# Pollen. An Ingredient or Constituent of Honey



## NCbeek (Mar 23, 2011)

1.What makes a pollen unfit for human consumption? Who gets to decide that? The Starlite corn was banned in the US. The only reason it was deemed to be unfit was one of the protiens introduced took a longer time to digest and thought to be a possible allergen. I have GM(roundup ready) fields planted all around me. Maybe that had something to do with my bad year...maybe not. Who knows what else they've planted.
2.If a non-GM farmer can be sued(this is being debated) by a biotech company for pollen "jumping the fence", can a beekeeper be sued because maybe he owned the fence jumper? It's a stretch I know, but could it happen? Seriously, if you go after a large company with a warehouse full of lawyers, they will turn the tables on you. 
3. Pollen from GM corn is in the air. No way not to consume it. No way around GM crops. When all crops are self-pollinating(GM), beekeepers won't have any voice left, therefore insignificant and ignored. 
4. I just don't see the current powers that be allowing a beekeeeper to be compensated for pollen contamination. But then again I am one of those guys that think they're not looking out for my best interest, but their own. 

Maybe I'm way off base. Just thoughts after reading your post.

Regards,
Jon


----------



## sqkcrk (Dec 10, 2005)

Where does the pollen in extracted honey come from? I always assumed that there is pollen in the cells w/ the honey. But I don't know that to be true. Is it? Or is there pollen on the surfaces of comb and frames which becomes dislodged into the honey during the extracting process?

I have often heard that one can call a particular honey clover or buckwheat or whatever and prove it is so by analysis showing the presence of a certain type of pollen.
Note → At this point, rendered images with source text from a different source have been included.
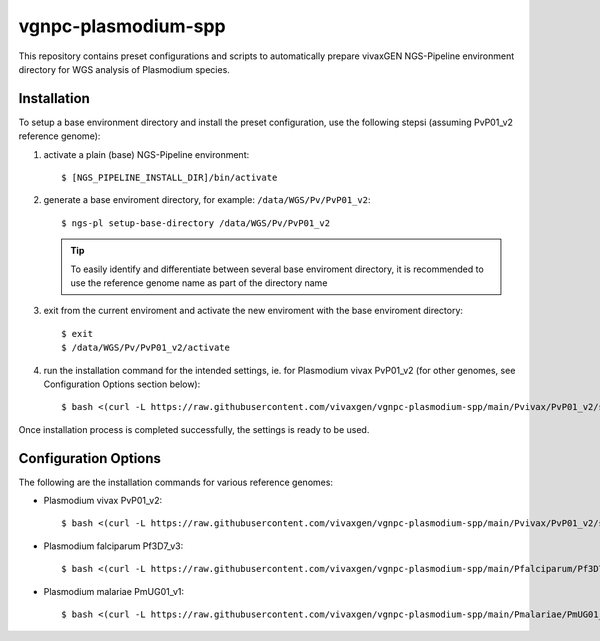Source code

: vgnpc-plasmodium-spp
====================

This repository contains preset configurations and scripts to automatically prepare
vivaxGEN NGS-Pipeline environment directory for WGS analysis of Plasmodium species.


Installation
------------

To setup a base environment directory and install the preset configuration,
use the following stepsi (assuming PvP01_v2 reference genome):

#. activate a plain (base) NGS-Pipeline environment::

     $ [NGS_PIPELINE_INSTALL_DIR]/bin/activate

#. generate a base enviroment directory, for example: ``/data/WGS/Pv/PvP01_v2``::

     $ ngs-pl setup-base-directory /data/WGS/Pv/PvP01_v2

   .. tip::
      To easily identify and differentiate between several base enviroment directory,
      it is recommended to use the reference genome name as part of the directory
      name

#. exit from the current enviroment and activate the new enviroment with the base
   enviroment directory::

     $ exit
     $ /data/WGS/Pv/PvP01_v2/activate

#. run the installation command for the intended settings, ie. for Plasmodium vivax PvP01_v2
   (for other genomes, see Configuration Options section below)::

     $ bash <(curl -L https://raw.githubusercontent.com/vivaxgen/vgnpc-plasmodium-spp/main/Pvivax/PvP01_v2/setup.sh)

Once installation process is completed successfully, the settings is ready to be used.


Configuration Options
---------------------

The following are the installation commands for various reference genomes:

- Plasmodium vivax PvP01_v2::

    $ bash <(curl -L https://raw.githubusercontent.com/vivaxgen/vgnpc-plasmodium-spp/main/Pvivax/PvP01_v2/setup.sh)

- Plasmodium falciparum Pf3D7_v3::

    $ bash <(curl -L https://raw.githubusercontent.com/vivaxgen/vgnpc-plasmodium-spp/main/Pfalciparum/Pf3D7_v3/setup.sh)

- Plasmodium malariae PmUG01_v1::

    $ bash <(curl -L https://raw.githubusercontent.com/vivaxgen/vgnpc-plasmodium-spp/main/Pmalariae/PmUG01_v1/setup.sh)


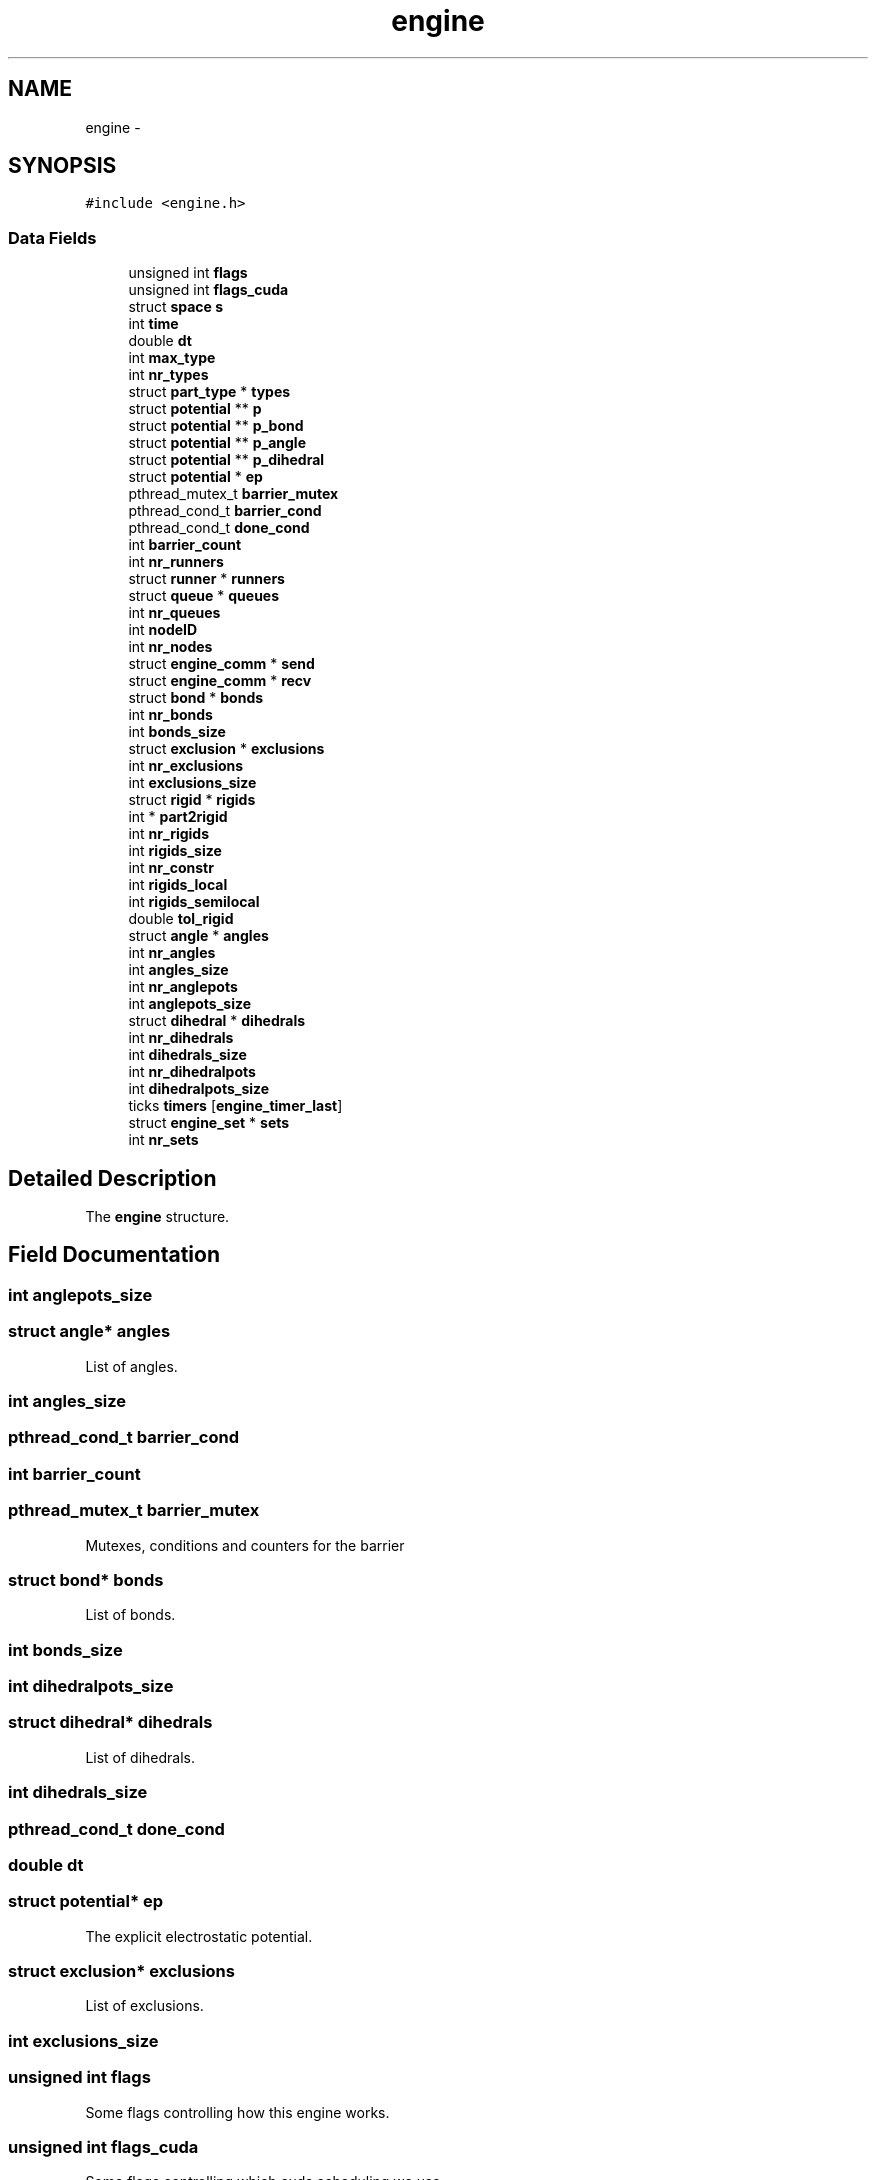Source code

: .TH "engine" 3 "Mon Jan 6 2014" "Version 0.1.5" "mdcore" \" -*- nroff -*-
.ad l
.nh
.SH NAME
engine \- 
.SH SYNOPSIS
.br
.PP
.PP
\fC#include <engine\&.h>\fP
.SS "Data Fields"

.in +1c
.ti -1c
.RI "unsigned int \fBflags\fP"
.br
.ti -1c
.RI "unsigned int \fBflags_cuda\fP"
.br
.ti -1c
.RI "struct \fBspace\fP \fBs\fP"
.br
.ti -1c
.RI "int \fBtime\fP"
.br
.ti -1c
.RI "double \fBdt\fP"
.br
.ti -1c
.RI "int \fBmax_type\fP"
.br
.ti -1c
.RI "int \fBnr_types\fP"
.br
.ti -1c
.RI "struct \fBpart_type\fP * \fBtypes\fP"
.br
.ti -1c
.RI "struct \fBpotential\fP ** \fBp\fP"
.br
.ti -1c
.RI "struct \fBpotential\fP ** \fBp_bond\fP"
.br
.ti -1c
.RI "struct \fBpotential\fP ** \fBp_angle\fP"
.br
.ti -1c
.RI "struct \fBpotential\fP ** \fBp_dihedral\fP"
.br
.ti -1c
.RI "struct \fBpotential\fP * \fBep\fP"
.br
.ti -1c
.RI "pthread_mutex_t \fBbarrier_mutex\fP"
.br
.ti -1c
.RI "pthread_cond_t \fBbarrier_cond\fP"
.br
.ti -1c
.RI "pthread_cond_t \fBdone_cond\fP"
.br
.ti -1c
.RI "int \fBbarrier_count\fP"
.br
.ti -1c
.RI "int \fBnr_runners\fP"
.br
.ti -1c
.RI "struct \fBrunner\fP * \fBrunners\fP"
.br
.ti -1c
.RI "struct \fBqueue\fP * \fBqueues\fP"
.br
.ti -1c
.RI "int \fBnr_queues\fP"
.br
.ti -1c
.RI "int \fBnodeID\fP"
.br
.ti -1c
.RI "int \fBnr_nodes\fP"
.br
.ti -1c
.RI "struct \fBengine_comm\fP * \fBsend\fP"
.br
.ti -1c
.RI "struct \fBengine_comm\fP * \fBrecv\fP"
.br
.ti -1c
.RI "struct \fBbond\fP * \fBbonds\fP"
.br
.ti -1c
.RI "int \fBnr_bonds\fP"
.br
.ti -1c
.RI "int \fBbonds_size\fP"
.br
.ti -1c
.RI "struct \fBexclusion\fP * \fBexclusions\fP"
.br
.ti -1c
.RI "int \fBnr_exclusions\fP"
.br
.ti -1c
.RI "int \fBexclusions_size\fP"
.br
.ti -1c
.RI "struct \fBrigid\fP * \fBrigids\fP"
.br
.ti -1c
.RI "int * \fBpart2rigid\fP"
.br
.ti -1c
.RI "int \fBnr_rigids\fP"
.br
.ti -1c
.RI "int \fBrigids_size\fP"
.br
.ti -1c
.RI "int \fBnr_constr\fP"
.br
.ti -1c
.RI "int \fBrigids_local\fP"
.br
.ti -1c
.RI "int \fBrigids_semilocal\fP"
.br
.ti -1c
.RI "double \fBtol_rigid\fP"
.br
.ti -1c
.RI "struct \fBangle\fP * \fBangles\fP"
.br
.ti -1c
.RI "int \fBnr_angles\fP"
.br
.ti -1c
.RI "int \fBangles_size\fP"
.br
.ti -1c
.RI "int \fBnr_anglepots\fP"
.br
.ti -1c
.RI "int \fBanglepots_size\fP"
.br
.ti -1c
.RI "struct \fBdihedral\fP * \fBdihedrals\fP"
.br
.ti -1c
.RI "int \fBnr_dihedrals\fP"
.br
.ti -1c
.RI "int \fBdihedrals_size\fP"
.br
.ti -1c
.RI "int \fBnr_dihedralpots\fP"
.br
.ti -1c
.RI "int \fBdihedralpots_size\fP"
.br
.ti -1c
.RI "ticks \fBtimers\fP [\fBengine_timer_last\fP]"
.br
.ti -1c
.RI "struct \fBengine_set\fP * \fBsets\fP"
.br
.ti -1c
.RI "int \fBnr_sets\fP"
.br
.in -1c
.SH "Detailed Description"
.PP 
The \fBengine\fP structure\&. 
.SH "Field Documentation"
.PP 
.SS "int anglepots_size"

.SS "struct \fBangle\fP* angles"
List of angles\&. 
.SS "int angles_size"

.SS "pthread_cond_t barrier_cond"

.SS "int barrier_count"

.SS "pthread_mutex_t barrier_mutex"
Mutexes, conditions and counters for the barrier 
.SS "struct \fBbond\fP* bonds"
List of bonds\&. 
.SS "int bonds_size"

.SS "int dihedralpots_size"

.SS "struct \fBdihedral\fP* dihedrals"
List of dihedrals\&. 
.SS "int dihedrals_size"

.SS "pthread_cond_t done_cond"

.SS "double dt"

.SS "struct \fBpotential\fP* ep"
The explicit electrostatic potential\&. 
.SS "struct \fBexclusion\fP* exclusions"
List of exclusions\&. 
.SS "int exclusions_size"

.SS "unsigned int flags"
Some flags controlling how this engine works\&. 
.SS "unsigned int flags_cuda"
Some flags controlling which cuda scheduling we use\&. 
.SS "int max_type"
What is the maximum nr of types? 
.SS "int nodeID"
The ID of the computational node we are on\&. 
.SS "int nr_anglepots"

.SS "int nr_angles"
Nr\&. of angles\&. 
.SS "int nr_bonds"
Nr\&. of bonds\&. 
.SS "int nr_constr"

.SS "int nr_dihedralpots"

.SS "int nr_dihedrals"
Nr\&. of dihedrals\&. 
.SS "int nr_exclusions"
Nr\&. of exclusions\&. 
.SS "int nr_nodes"

.SS "int nr_queues"

.SS "int nr_rigids"
Nr\&. of rigids\&. 
.SS "int nr_runners"
Nr of runners 
.SS "int nr_sets"

.SS "int nr_types"

.SS "struct \fBpotential\fP** p"
The interaction matrix 
.SS "struct \fBpotential\fP ** p_angle"

.SS "struct \fBpotential\fP ** p_bond"

.SS "struct \fBpotential\fP ** p_dihedral"

.SS "int* part2rigid"
List linking parts to rigids\&. 
.SS "struct \fBqueue\fP* queues"
The queues for the runners\&. 
.SS "struct \fBengine_comm\fP * recv"

.SS "struct \fBrigid\fP* rigids"
List of rigid bodies\&. 
.SS "int rigids_local"

.SS "int rigids_semilocal"

.SS "int rigids_size"

.SS "struct \fBrunner\fP* runners"
The runners 
.SS "struct \fBspace\fP s"
The space on which to work 
.SS "struct \fBengine_comm\fP* send"
Lists of cells to exchange with other nodes\&. 
.SS "struct \fBengine_set\fP* sets"
Bonded sets\&. 
.SS "int time"
Time variables 
.SS "ticks timers[\fBengine_timer_last\fP]"
The Comm object for mpi\&. Pointers to device data for CUDA\&. Timers\&. 
.SS "double tol_rigid"
Rigid solver tolerance\&. 
.SS "struct \fBpart_type\fP* types"
The particle types\&. 

.SH "Author"
.PP 
Generated automatically by Doxygen for mdcore from the source code\&.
But, do honeys only have one kind of pollen in them? I don't think so, but I am not sure. Does anyone know? Is there a study, paper, or text someewhere which answers these questions?

Perhaps the book "Honey"?


----------



## Rader Sidetrack (Nov 30, 2011)

The linked study is of New Zealand honey, but may very well apply to some North American honey as well.

*Pollen analysis of New Zealand honey*


A snippet from part of the conclusion:


> The number of pollen types recorded during the survey is well over 100 but the number in any
> particular sample rarely exceeds 22. In this respect New Zealand honey is not especially rich in pollen
> types and compares with many honeys characteristic of north-west Europe.
> 
> http://www.airborne.co.nz/images/technical/panz.pdf


----------